January Feeder Cattle: The weakness in feeder cattle began earlier than the weakness in live cattle, witnessing a large percentage correction, to date. So far, feeder cattle futures have retraced just over 38.2% of the entire $126.00 to $147.775 rally. In addition, feeders blasted through the 50-day moving average at $140.60 and nearly tagged the 100-day moving average at $137.95 at the lows Friday. Momentum indicators have plummeted, as would be expected. We would expect additional downside weakness in feeder cattle futures unless or until momentum can diverge from price in a positive manner around a support candidate. To stem the bearish tide and move to even a neutral stance in this market, trade back above a prior corrective high like $145.675 would be required.

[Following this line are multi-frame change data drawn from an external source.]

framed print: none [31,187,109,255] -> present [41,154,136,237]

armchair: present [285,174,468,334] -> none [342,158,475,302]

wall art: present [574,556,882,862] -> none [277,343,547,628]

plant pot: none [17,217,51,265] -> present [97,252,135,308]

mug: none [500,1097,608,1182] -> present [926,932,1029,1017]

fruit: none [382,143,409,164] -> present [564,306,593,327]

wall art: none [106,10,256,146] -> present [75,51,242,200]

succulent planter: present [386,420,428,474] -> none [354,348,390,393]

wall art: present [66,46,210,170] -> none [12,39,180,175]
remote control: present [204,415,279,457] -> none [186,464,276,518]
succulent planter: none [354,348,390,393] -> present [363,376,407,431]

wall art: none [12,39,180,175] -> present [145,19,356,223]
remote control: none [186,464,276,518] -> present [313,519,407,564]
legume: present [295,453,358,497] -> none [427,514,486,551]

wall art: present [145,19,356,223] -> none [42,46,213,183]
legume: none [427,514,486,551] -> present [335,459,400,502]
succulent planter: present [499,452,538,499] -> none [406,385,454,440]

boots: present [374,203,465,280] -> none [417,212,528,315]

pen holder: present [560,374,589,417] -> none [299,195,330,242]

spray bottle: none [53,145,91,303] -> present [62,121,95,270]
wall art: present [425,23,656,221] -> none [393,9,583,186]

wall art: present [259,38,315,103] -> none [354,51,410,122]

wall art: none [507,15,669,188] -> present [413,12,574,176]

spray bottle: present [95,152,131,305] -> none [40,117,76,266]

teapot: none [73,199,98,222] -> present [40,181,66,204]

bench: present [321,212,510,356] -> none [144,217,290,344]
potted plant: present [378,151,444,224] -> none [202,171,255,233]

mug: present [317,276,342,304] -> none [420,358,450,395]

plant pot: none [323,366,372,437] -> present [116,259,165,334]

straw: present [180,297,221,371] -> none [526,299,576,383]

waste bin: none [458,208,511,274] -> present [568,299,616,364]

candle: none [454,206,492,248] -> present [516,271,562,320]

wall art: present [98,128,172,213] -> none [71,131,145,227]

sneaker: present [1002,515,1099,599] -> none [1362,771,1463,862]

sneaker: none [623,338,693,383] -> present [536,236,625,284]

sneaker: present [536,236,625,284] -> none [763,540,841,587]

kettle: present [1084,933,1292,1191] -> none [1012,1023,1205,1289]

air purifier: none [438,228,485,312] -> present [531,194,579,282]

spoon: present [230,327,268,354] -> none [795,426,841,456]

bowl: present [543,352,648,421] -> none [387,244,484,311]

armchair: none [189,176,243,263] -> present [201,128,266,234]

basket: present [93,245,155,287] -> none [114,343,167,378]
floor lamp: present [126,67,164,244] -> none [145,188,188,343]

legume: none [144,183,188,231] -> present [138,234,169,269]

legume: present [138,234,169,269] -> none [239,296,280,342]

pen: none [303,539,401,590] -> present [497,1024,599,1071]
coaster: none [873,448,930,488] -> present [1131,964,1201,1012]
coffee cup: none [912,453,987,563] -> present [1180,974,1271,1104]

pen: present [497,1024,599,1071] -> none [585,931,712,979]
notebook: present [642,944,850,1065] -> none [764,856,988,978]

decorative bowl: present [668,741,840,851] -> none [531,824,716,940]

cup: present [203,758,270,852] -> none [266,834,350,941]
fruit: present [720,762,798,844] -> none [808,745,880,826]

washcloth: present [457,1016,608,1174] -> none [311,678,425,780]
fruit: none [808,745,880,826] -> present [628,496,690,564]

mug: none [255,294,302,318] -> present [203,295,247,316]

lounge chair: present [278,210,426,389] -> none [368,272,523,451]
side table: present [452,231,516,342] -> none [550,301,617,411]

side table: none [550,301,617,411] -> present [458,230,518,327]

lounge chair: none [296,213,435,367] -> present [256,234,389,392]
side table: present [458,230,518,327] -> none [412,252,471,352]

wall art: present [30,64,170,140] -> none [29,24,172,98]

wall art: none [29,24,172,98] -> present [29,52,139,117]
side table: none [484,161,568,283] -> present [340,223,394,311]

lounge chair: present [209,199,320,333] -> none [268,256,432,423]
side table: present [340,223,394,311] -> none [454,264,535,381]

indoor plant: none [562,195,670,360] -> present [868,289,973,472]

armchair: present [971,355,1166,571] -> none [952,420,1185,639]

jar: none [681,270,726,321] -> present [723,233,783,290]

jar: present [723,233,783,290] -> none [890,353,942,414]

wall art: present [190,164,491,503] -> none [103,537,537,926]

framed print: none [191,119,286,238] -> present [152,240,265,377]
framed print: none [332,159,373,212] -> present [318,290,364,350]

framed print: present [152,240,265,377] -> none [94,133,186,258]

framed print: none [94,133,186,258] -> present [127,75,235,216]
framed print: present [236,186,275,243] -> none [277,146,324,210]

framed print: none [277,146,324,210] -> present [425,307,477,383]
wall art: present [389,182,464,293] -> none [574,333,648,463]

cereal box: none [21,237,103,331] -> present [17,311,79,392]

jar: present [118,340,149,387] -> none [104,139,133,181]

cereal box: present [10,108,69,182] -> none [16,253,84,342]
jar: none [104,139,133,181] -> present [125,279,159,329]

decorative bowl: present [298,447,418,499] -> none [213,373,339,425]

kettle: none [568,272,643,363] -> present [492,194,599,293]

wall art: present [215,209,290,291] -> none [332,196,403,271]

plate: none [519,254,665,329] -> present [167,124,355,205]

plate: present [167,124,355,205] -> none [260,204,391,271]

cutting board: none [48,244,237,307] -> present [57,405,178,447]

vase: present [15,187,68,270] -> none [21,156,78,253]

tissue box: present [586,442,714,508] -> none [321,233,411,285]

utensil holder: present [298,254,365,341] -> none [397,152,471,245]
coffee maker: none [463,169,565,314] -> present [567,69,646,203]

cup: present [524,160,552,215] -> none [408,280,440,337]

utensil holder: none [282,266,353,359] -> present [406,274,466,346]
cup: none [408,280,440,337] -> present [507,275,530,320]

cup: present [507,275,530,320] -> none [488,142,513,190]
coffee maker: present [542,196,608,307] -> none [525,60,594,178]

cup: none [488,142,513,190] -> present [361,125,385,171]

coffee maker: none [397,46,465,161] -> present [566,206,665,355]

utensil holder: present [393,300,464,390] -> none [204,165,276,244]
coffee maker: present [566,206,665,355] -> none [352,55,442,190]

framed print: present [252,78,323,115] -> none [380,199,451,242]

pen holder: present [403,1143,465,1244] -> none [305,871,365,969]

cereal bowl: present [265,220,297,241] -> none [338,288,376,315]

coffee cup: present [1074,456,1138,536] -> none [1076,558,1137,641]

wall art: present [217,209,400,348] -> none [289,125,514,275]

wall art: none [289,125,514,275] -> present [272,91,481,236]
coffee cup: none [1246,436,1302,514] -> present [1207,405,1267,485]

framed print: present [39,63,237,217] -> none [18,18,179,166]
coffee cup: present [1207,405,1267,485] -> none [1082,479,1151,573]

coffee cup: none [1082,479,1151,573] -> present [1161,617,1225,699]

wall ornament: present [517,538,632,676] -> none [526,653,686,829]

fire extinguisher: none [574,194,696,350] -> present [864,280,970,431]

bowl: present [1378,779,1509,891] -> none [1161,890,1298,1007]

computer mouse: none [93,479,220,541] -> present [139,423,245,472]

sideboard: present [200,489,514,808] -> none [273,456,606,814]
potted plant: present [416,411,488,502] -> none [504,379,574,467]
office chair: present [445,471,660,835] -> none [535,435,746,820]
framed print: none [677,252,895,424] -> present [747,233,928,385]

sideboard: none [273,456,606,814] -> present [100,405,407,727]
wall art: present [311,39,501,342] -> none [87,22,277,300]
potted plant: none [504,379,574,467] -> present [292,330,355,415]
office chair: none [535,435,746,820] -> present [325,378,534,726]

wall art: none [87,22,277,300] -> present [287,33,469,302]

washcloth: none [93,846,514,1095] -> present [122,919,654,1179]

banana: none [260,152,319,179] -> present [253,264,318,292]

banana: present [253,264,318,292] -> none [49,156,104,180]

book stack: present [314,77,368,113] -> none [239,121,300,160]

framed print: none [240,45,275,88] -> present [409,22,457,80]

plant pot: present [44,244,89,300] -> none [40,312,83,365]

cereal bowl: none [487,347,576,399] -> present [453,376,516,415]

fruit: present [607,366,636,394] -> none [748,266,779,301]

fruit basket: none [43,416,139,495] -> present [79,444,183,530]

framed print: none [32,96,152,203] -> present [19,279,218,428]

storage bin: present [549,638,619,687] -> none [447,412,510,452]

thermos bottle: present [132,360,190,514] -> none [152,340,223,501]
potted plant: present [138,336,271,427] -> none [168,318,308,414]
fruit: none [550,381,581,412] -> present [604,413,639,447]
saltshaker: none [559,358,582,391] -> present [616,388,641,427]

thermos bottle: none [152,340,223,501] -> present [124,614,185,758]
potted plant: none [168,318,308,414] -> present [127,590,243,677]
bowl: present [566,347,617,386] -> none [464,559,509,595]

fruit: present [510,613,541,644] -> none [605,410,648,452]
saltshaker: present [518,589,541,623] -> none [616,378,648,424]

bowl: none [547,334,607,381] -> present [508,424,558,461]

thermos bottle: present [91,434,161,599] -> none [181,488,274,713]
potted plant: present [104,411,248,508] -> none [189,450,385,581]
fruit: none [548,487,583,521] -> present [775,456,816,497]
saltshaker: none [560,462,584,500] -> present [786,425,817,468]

February Lean Hogs: In similar fashion to feeder cattle futures, lean hogs have shown incredible weakness the last two weeks, trading to the lowest prices since early September. Spot prices are $6 to $9/cwt below major moving averages, reiterating the recent weakness. With momentum indicators already bobbing around incredibly low levels, we would expect prices to get sticky around August and September lows around $64 to $66/cwt. Spot prices are already in the bottom 20% of the July-to-November range, so holding an incredibly bearish bias at these levels would not seem prudent unless a fresh round of contract lows is forthcoming. Looking at the volume profile dating back to April, very little trade has occurred below current prices, putting the contract in somewhat of a technical no man's land.
Comments above are for educational purposes and are not meant to be specific trade recommendations. The buying and selling of grains and grain futures involve substantial risk and are not suitable for everyone.